[A Popular History of France From The Earliest Times by Francois Pierre Guillaume Guizot]@TWC D-Link bookA Popular History of France From The Earliest Times CHAPTER LVII 71/86
Hyder Ali had already been many times disappointed.
The preceding year Admiral d'Orves had appeared on the Coromandel coast with a squadron; the Sultan had sent to meet him, urging him to land and attack Madras, left defenceless; the admiral refused to risk a single vessel or land a single man, and he returned without striking a blow to Ile-de-France.
Ever indomitable and enterprising, Hyder Ali hoped better things of the new-comers; he was not deceived.
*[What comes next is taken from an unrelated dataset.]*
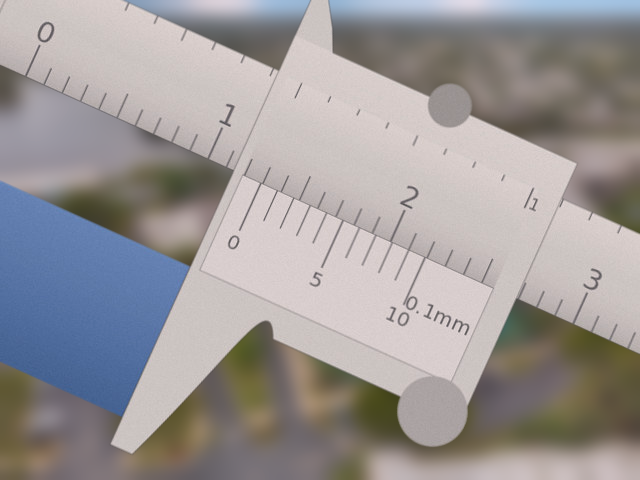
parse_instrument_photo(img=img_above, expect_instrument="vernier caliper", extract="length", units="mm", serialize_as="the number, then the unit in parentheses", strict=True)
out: 12.9 (mm)
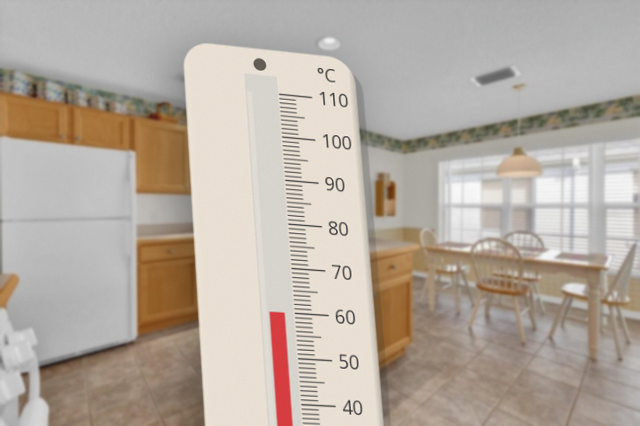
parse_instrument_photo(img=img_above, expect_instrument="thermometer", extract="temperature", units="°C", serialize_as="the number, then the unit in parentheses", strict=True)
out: 60 (°C)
Born at St.Cannat in Provence, on the 13th of July, 1726, of an old and a notable family amongst the noblesse of his province, Peter Andrew de Suffren, admitted before he was seventeen into the marine guards, had procured his reception into the order of Malta; he had already distinguished himself in many engagements, when M.de Castries gave him the command of the squadron commissioned to convey to the Cape of Good Hope a French garrison promised to the Dutch, whose colony was threatened.
The English had seized Negapatam and Trincomalee; they hoped to follow up this conquest by the capture of Batavia and Ceylon.
Suffren had accomplished his mission, not without a brush with the English squadron commanded by Commodore Johnston.